Population pharmacokinetics and pharmacodynamics of miltefosine in mono- and combination therapy regimens for visceral leishmaniasis in East Africa
Thomas P.C. Dorlo (1,2), Anke E. Kip (2,3), Fabiana Alves (4), Jorge Alvar (4), Ahmed Musa (5), Eltahir Khalil (5), Monique Wasunna (4,6), Mats O. Karlsson (1)
(1) Uppsala University, Uppsala, Sweden, (2) Utrecht University, Utrecht, The Netherlands, (3) Netherlands Cancer Institute, Amsterdam, The Netherlands, (4) Drugs for Neglected Diseases initiative, Geneva, Switzerland, (5) Institute of Endemic Diseases, Khartoum, Sudan, (6) Kenya Medical Research Institute, Nairobi, Kenya
Objectives: Miltefosine is the only oral drug available to treat the neglected tropical parasitic disease visceral leishmaniasis, with established efficacy of a miltefosine monotherapy regimen (28 days) on the Indian subcontinent. A recent trial investigated efficacy of this 28-day regimen (2.5 mg/kg/day) in an East African population (Sudan and Kenya) and compared to a shorter combination regimen of 10 days miltefosine following a single infusion of liposomal amphotericin B. The objective of the current analysis was to establish a PK-PD relationship for miltefosine in East African visceral leishmaniasis patients in Sudan and Kenya, focusing on the effect of miltefosine exposure on the time to recrudescent infection (i.e. relapse) using a time-to-event approach.
Methods: Plasma concentrations from 95 patients (48 monotherapy, 47 combination therapy) were included in the population PK modeling using NONMEM v7.3. Various structural, variability, covariate and error models were assessed using FOCE-I. BLOQ data were handled using the M3 likelihood-based method. Laplacian estimation was used to estimate parametric survival functions on the time to relapse data. Various summary PK parameters (AUC0-EOT, Time>EC50, Time>EC90), normalized within each treatment arm to allow simultaneous analysis, were evaluated as hazard-changing covariates.
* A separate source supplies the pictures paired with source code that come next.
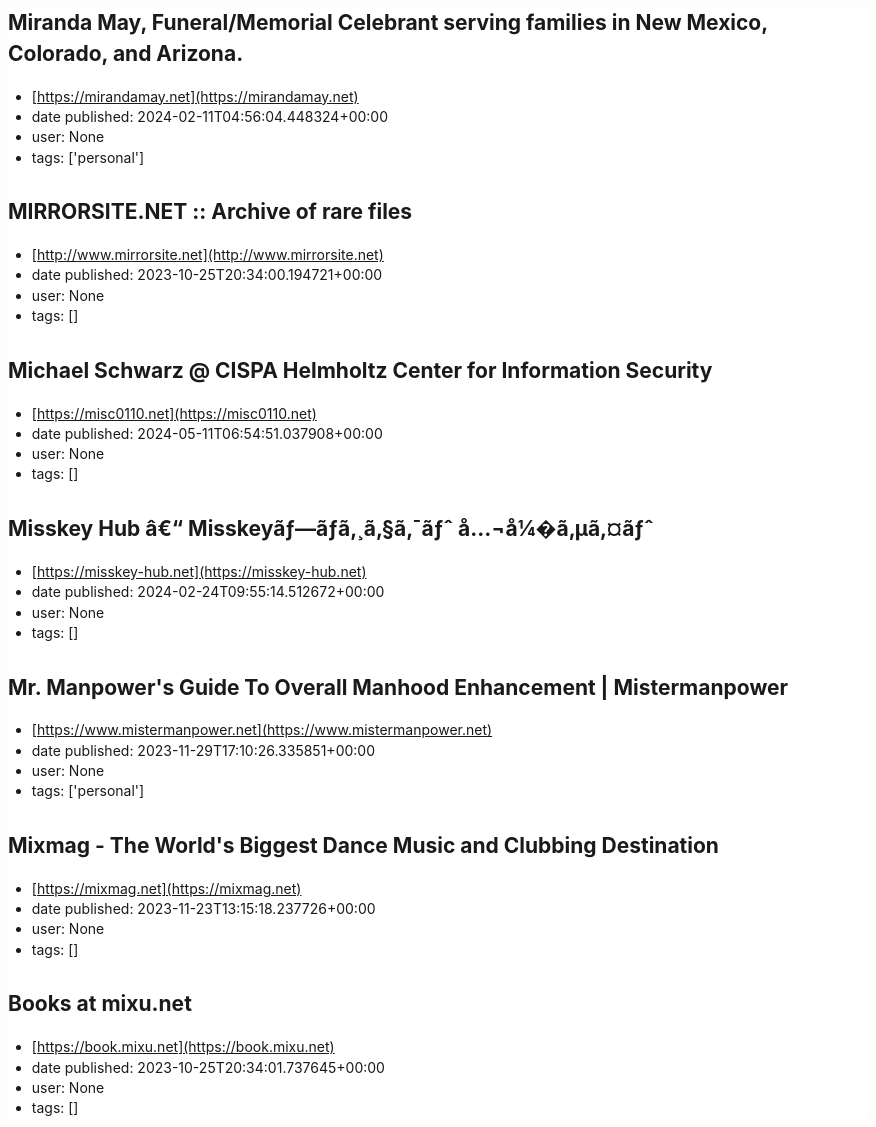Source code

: ## Miranda May, Funeral/Memorial Celebrant serving families in New Mexico, Colorado, and Arizona.
 - [https://mirandamay.net](https://mirandamay.net)
 - date published: 2024-02-11T04:56:04.448324+00:00
 - user: None
 - tags: ['personal']

## MIRRORSITE.NET :: Archive of rare files
 - [http://www.mirrorsite.net](http://www.mirrorsite.net)
 - date published: 2023-10-25T20:34:00.194721+00:00
 - user: None
 - tags: []

## Michael Schwarz @ CISPA Helmholtz Center for Information Security
 - [https://misc0110.net](https://misc0110.net)
 - date published: 2024-05-11T06:54:51.037908+00:00
 - user: None
 - tags: []

## Misskey Hub â€“ Misskeyãƒ—ãƒ­ã‚¸ã‚§ã‚¯ãƒˆ å…¬å¼�ã‚µã‚¤ãƒˆ
 - [https://misskey-hub.net](https://misskey-hub.net)
 - date published: 2024-02-24T09:55:14.512672+00:00
 - user: None
 - tags: []

## Mr. Manpower's Guide To Overall Manhood Enhancement | Mistermanpower
 - [https://www.mistermanpower.net](https://www.mistermanpower.net)
 - date published: 2023-11-29T17:10:26.335851+00:00
 - user: None
 - tags: ['personal']

## Mixmag - The World's Biggest Dance Music and Clubbing Destination
 - [https://mixmag.net](https://mixmag.net)
 - date published: 2023-11-23T13:15:18.237726+00:00
 - user: None
 - tags: []

## Books at mixu.net
 - [https://book.mixu.net](https://book.mixu.net)
 - date published: 2023-10-25T20:34:01.737645+00:00
 - user: None
 - tags: []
Results: A two-compartment population model with first-order absorption fitted the miltefosine PK data adequately. Relative bioavailability was found to be decreased (-73%, RSE 3.1%) during the whole first week of treatment for the monotherapy arm but only on the first day of the shorter combination regimen. Time to relapse of infection could be described using a constant baseline hazard. A Weibull function did not improve the fit. Only normalized Time>EC90 improved the model significantly (p<0.05) when added in a sigmoidal maximum effect function on the baseline hazard (baseline 1.7 relapses/year, RSE 69.5%). The additional inhibiting effect of liposomal amphotericin B on the relapse hazard was estimated at 58% (RSE 19.2%).
Conclusions: The here established PK-PD relationship for miltefosine will be useful in informing the PK target-to-attain to further select new miltefosine dosing strategies in combination regimens for visceral leishmaniasis in East Africa.